A "red mist" of rage and excitement overcomes some police drivers when they chase a fleeing vehicle, officers have told an inquiry into the record toll of people dying in pursuits.

A "red mist" of rage and excitement overcomes some police drivers when they chase a fleeing vehicle, officers have told an inquiry into the record toll of people dying in pursuits.

In the past seven months, 26 people have died during car chases involving police vehicles – one more than in the whole of last year – despite a national campaign to reduce the number of fatalities and improve driving standards. At the current rate, by the end of the year the number of deaths in England and Wales from police pursuits will reach 40, in stark comparison with the nine recorded in 1997.

In the most recent cases, both of which were on Saturday, a 14-year-old boy died after he lost control of the car he was driving and crashed into a road sign in Bury, Lancashire, while being chased on a motorway by police.

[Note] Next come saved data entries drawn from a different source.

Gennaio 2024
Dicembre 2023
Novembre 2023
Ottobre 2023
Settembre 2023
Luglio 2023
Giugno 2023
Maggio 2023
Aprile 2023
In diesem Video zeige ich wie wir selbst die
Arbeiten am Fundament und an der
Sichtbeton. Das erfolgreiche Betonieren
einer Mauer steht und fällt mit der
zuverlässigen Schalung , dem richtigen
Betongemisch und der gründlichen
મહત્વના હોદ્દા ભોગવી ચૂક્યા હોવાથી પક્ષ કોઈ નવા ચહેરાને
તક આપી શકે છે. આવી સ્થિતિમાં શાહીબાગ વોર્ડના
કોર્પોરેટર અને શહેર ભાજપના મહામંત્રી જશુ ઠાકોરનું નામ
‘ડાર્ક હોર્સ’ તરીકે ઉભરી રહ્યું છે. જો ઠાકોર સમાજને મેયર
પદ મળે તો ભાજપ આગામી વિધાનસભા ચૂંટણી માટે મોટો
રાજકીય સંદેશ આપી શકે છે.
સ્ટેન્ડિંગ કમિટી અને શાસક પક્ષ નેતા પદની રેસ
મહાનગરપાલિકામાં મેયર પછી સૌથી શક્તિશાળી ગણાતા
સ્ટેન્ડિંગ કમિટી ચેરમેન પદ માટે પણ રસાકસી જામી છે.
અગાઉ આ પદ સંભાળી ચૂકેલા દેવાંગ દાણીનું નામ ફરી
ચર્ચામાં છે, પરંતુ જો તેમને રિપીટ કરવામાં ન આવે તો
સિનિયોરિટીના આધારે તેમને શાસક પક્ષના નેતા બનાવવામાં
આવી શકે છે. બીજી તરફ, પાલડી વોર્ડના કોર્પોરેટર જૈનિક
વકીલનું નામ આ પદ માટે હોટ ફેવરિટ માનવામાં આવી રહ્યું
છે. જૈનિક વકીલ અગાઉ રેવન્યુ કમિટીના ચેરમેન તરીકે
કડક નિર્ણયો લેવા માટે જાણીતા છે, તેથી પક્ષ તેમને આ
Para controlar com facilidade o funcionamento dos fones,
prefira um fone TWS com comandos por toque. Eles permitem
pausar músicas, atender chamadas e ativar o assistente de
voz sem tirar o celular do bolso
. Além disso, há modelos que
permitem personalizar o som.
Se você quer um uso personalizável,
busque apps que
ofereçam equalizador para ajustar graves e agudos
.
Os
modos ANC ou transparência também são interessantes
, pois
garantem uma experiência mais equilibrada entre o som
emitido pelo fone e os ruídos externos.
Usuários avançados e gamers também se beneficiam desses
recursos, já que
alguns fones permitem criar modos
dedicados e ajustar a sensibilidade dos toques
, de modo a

In a separate incident in Cleveland, a car being driven by a 16-year-old boy – and being chased by police – crashed into the side of another vehicle, killing its 22-year-old male passenger.

The Police Complaints Authority, the independent body that oversees investigations into police pursuits, has set up an inquiry into the rising fatalities.

During its preliminary interviews, several police drivers revealed some of their colleagues were affected by their emotions at the start of a chase.

Dr David Best, the head of research at the authority, said: "What police drivers say [about some of their fellow drivers] is that a red mist comes down when the pursuit starts and there's a disproportionate determination to catch the person being chased."

He added: "The officers who join the traffic police may be prone to being attracted to a car-type culture – this needs to be investigated. We also need to examine whether there is a disproportionate level of force used following a pursuit."

Dr Best said early research found most chases ending in death lasted three to five minutes and the person fleeing was usually a young white male with a criminal record who may have been drinking and was probably a banned driver.

The authority believes many of the current procedures may be at fault and says radical rule changes are needed.

Last year saw a record 25 deaths. In the first seven months of this year 26 have died –– five of them pedestrians – during chases. That compares with a total of 15 deaths in the same seven-month period last year.

Dr Best will be examining about 100 cases of pursuits that took place from 1998 to 2000 as part of his inquiry and believes the causes behind the decision to chase a vehicle need to be investigated. He said: "We need to consider whether the police report the full risks involved in a case enough to the control room to allow them to continue the pursuit and whether they start pursuing on relatively weak evidence." He added: "One of the big questions is when police break the road highway safety law are they doing it justifiably. When they speed or go through red traffic lights can they justify it?"

Sir Alastair Graham, the chairman of authority, said: "There is a rising tide of death taking place in police pursuits. This is the issue causing the PCA greatest concern at the moment. We are anxious to find ways to bring down the death toll. We may have to take a radical approach to the issue and completely rethink how the police response to pursuit situations in the future."

Some chief constables believe part of the problem is caused by the Home Office setting targets for the police to respond to emergencies, something they say encourages speeding. In Sussex, the force has refused to record the emergency response times because of their concerns over road safety. In the Metropolitan Police some vehicles are having aircraft-style "black box" recorders fitted to retain details of the speed at which a car was travelling when it crashed.